CHEICK SIDI DIARRA
Politique Société

Annonce « d’Assises nationales de la refondation » Cheick Sidi Diarra s’interroge sur leur pertinence

A la faveur de son tout 1er Conseil de cabinet, le dimanche 13 juin 2021, le Premier ministre, Choguel Kokalla Maiga, a décliné ses priorités qui s’articulent autour de 6 axes majeurs dont le vaste et ambitieux chantier de réformes politiques institutionnelles.

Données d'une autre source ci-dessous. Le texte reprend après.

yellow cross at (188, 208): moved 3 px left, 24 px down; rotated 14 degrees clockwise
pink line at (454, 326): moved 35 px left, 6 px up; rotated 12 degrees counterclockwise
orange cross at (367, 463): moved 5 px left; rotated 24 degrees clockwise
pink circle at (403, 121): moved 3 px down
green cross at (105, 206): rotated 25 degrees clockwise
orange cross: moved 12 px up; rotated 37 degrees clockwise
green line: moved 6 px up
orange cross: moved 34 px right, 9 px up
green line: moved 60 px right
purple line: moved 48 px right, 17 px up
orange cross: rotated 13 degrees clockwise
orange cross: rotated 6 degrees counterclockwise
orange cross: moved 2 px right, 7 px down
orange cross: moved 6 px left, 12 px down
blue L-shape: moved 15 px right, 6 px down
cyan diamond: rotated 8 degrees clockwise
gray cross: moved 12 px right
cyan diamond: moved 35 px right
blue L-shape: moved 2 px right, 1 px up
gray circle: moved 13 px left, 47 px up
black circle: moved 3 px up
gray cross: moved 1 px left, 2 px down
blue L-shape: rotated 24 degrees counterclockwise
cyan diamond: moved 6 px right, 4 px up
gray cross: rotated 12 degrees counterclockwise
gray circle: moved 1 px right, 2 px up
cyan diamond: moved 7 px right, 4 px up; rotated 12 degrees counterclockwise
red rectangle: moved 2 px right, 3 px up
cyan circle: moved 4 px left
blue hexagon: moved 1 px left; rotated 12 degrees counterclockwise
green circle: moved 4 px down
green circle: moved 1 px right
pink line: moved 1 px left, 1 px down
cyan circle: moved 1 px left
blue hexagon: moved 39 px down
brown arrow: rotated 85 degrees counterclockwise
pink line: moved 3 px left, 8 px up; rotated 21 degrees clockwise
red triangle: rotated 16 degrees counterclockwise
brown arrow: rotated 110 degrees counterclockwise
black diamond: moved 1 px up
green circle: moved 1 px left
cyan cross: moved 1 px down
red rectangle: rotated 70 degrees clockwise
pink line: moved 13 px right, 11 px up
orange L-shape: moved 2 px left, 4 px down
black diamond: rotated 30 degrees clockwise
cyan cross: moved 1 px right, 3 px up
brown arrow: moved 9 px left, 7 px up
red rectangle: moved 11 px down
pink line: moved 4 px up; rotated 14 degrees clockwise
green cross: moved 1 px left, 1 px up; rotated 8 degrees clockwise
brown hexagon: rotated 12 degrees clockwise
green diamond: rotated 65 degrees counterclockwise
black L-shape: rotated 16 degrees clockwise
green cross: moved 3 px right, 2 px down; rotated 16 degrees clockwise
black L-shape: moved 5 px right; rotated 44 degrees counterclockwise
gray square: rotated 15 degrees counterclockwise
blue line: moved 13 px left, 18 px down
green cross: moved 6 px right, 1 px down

A ce sujet, il a annoncé l’organisation « très prochainement des Assises Nationales de la Refondation » (ANR).

Le président du Comité d’organisation du Dialogue national inclusif (DNI), Cheick Sidi Diarra, émet, dans un post publié sur sa page Facebook, des interrogations sur l’utilité de la tenue prochaine de cette rencontre qui ne va aboutir aux mêmes conclusions que le DNI qui avait regroupé toutes les forces vives de la nation, en décembre 2019.

Cet ex-haut cadre onusien, qui défend contre vent et marée les résolutions assorties du DNI, se dit surpris par l’annonce du Premier ministre. « C’est surprenant de vouloir organiser des Assises Nationales de la Refondation en ce moment précis de notre démarche », s’étonne-t-il.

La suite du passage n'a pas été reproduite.